Matar uma criancinha é cometer um infanticídio. Infanticídio é (horrível) assassínio, em principio punível por lei – parece que em todo o mundo. Há, no entanto, circunstâncias que, frequentemente, fazem que um assassino não seja punido; mas não conseguem que deixe de ser assassino.
Por isso, em relação ao famigerado julgamento de Liège, o que se pode ser discutido é a justeza da sentença, no caso especial a mãe desventurada que pariu um filho defeituoso, em consequência de uma droga que tomou e tem provocado monstros em outros ventres maternos. Devia ou não ser absolvida, como foi a ré Susane Vandepute, acusada de matar o seu filho?
(Aqui pode usar-se o eufemismo ‘eutanásia’). Considerados as circunstâncias em que praticou o infanticídio, devia ela, ou não ser condenada?
Até porque na formação da resposta – tal como aconteceu com a população de Liège – entram ainda factores de ordem emocional, acredito que a um largo inquérito assim feito, aqui na nossa cidade, respondesse uma notável maioria de aplausos aos juízes belgas.
Mas a questão fundamental é a do princípio, que à Humanidade interessa conhecer até que ponto foi abalado com este caso; o que mais deve preocupar-nos é verificar as roturas produzidas em toda uma estrutura de regras sociais e códigos morais e jurídicos, mas não vá ficar aberto um importantíssimo precedente, segundo o qual ao Homem cabe o direito de controlar pela supressão de vidas, a continuação da sua espécie.

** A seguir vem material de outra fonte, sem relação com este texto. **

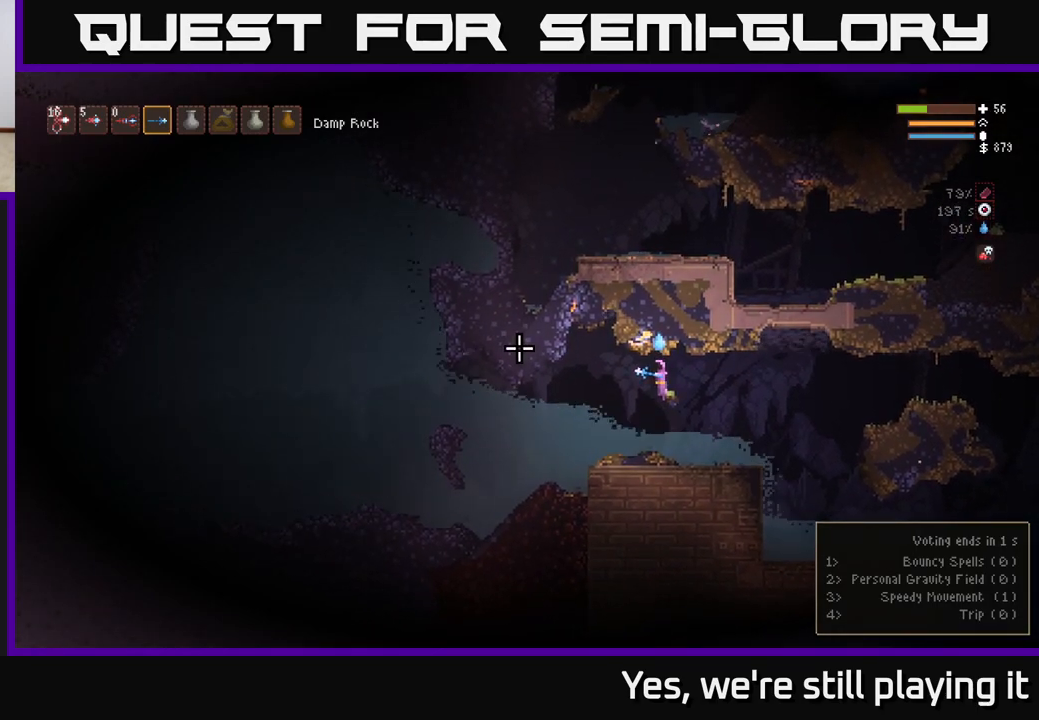
{"dt_ms": 500, "buttons": [], "left_stick": "center", "right_stick": "left", "events": []}
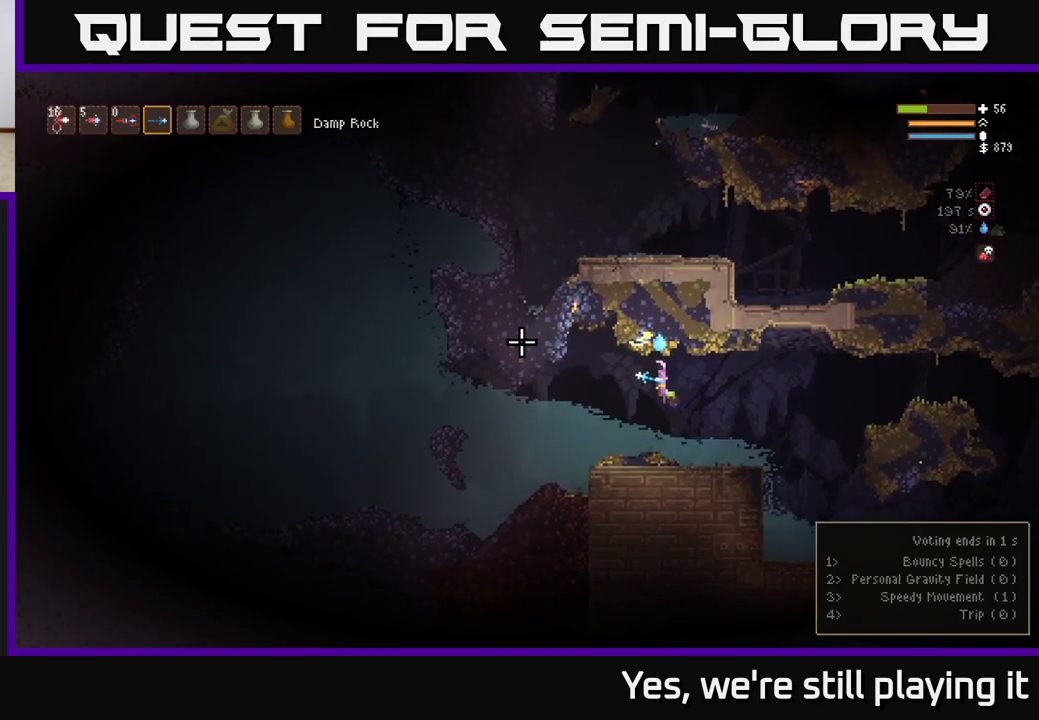
{"dt_ms": 500, "buttons": [], "left_stick": "left", "right_stick": "left", "events": [[117, "left_stick", "left"], [183, "L2", "down"], [283, "L2", "up"]]}
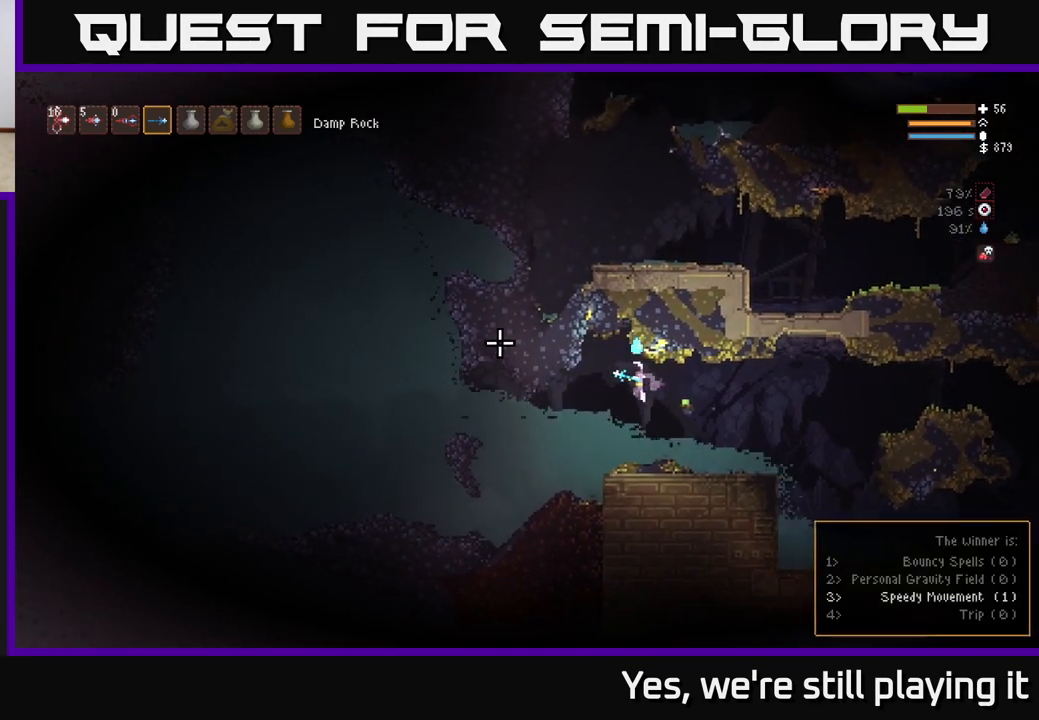
{"dt_ms": 500, "buttons": [], "left_stick": "left", "right_stick": "left", "events": [[17, "L2", "down"], [83, "L2", "up"], [350, "L2", "down"], [450, "L2", "up"]]}
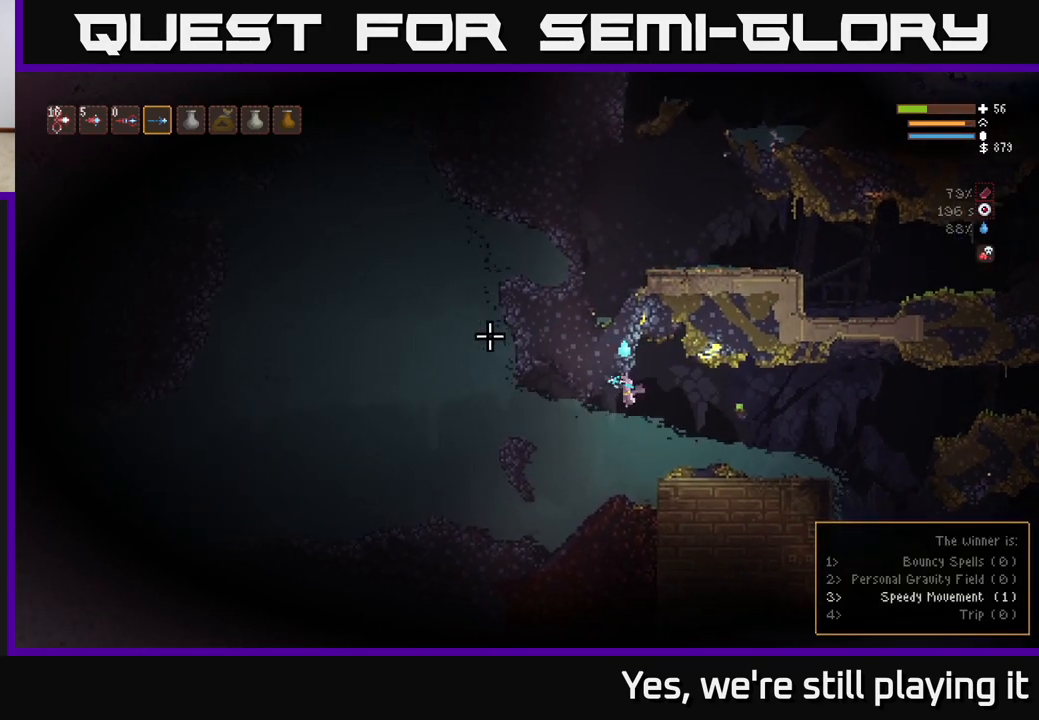
{"dt_ms": 500, "buttons": [], "left_stick": "left", "right_stick": "left", "events": [[283, "L2", "down"], [383, "L2", "up"]]}
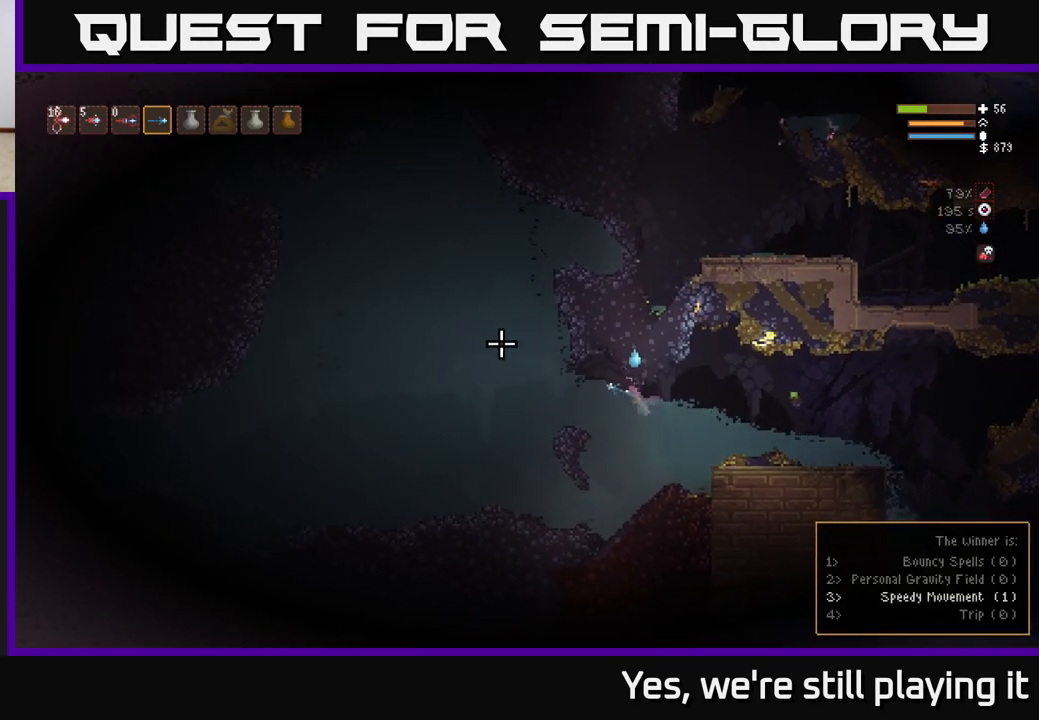
{"dt_ms": 500, "buttons": [], "left_stick": "left", "right_stick": "left", "events": [[217, "L2", "down"], [300, "L2", "up"]]}
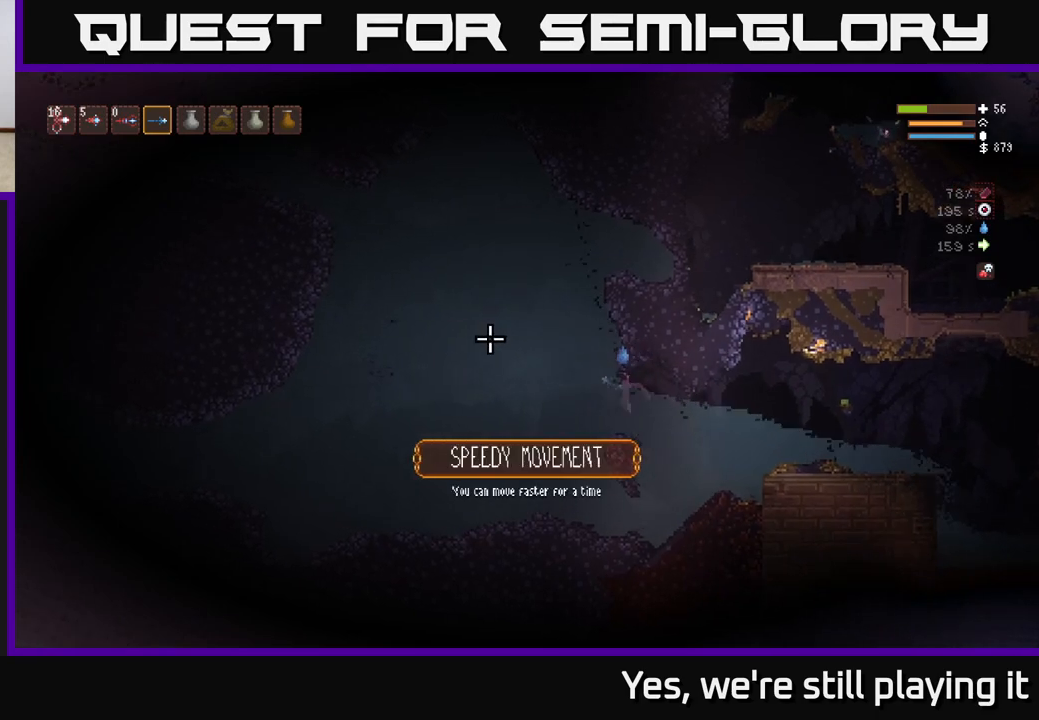
{"dt_ms": 500, "buttons": ["L2"], "left_stick": "left", "right_stick": "up-left", "events": [[83, "L2", "down"], [417, "right_stick", "up-left"]]}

Isso sim, parece-me fundamental. E tanto, que, por poderem responder afirmativamente a essa pergunta, foi que os teóricos do nazismo justificaram a morte científica (eutanásia não é morte científica?) de milhões de judeus, a esterilização de seres humanos ‘inconvenientes’ ao Homem, a aniquilação total de uma raça “inferior”.
Em face de cada caso isolado, nos podemos comover-nos, exaltar-nos ou encolerizar-nos; mas para lá do acontecimento e acima da pessoa em causa, temos de descortinar a sua representação no plano universal, a sua repercussão em toda a Humanidade.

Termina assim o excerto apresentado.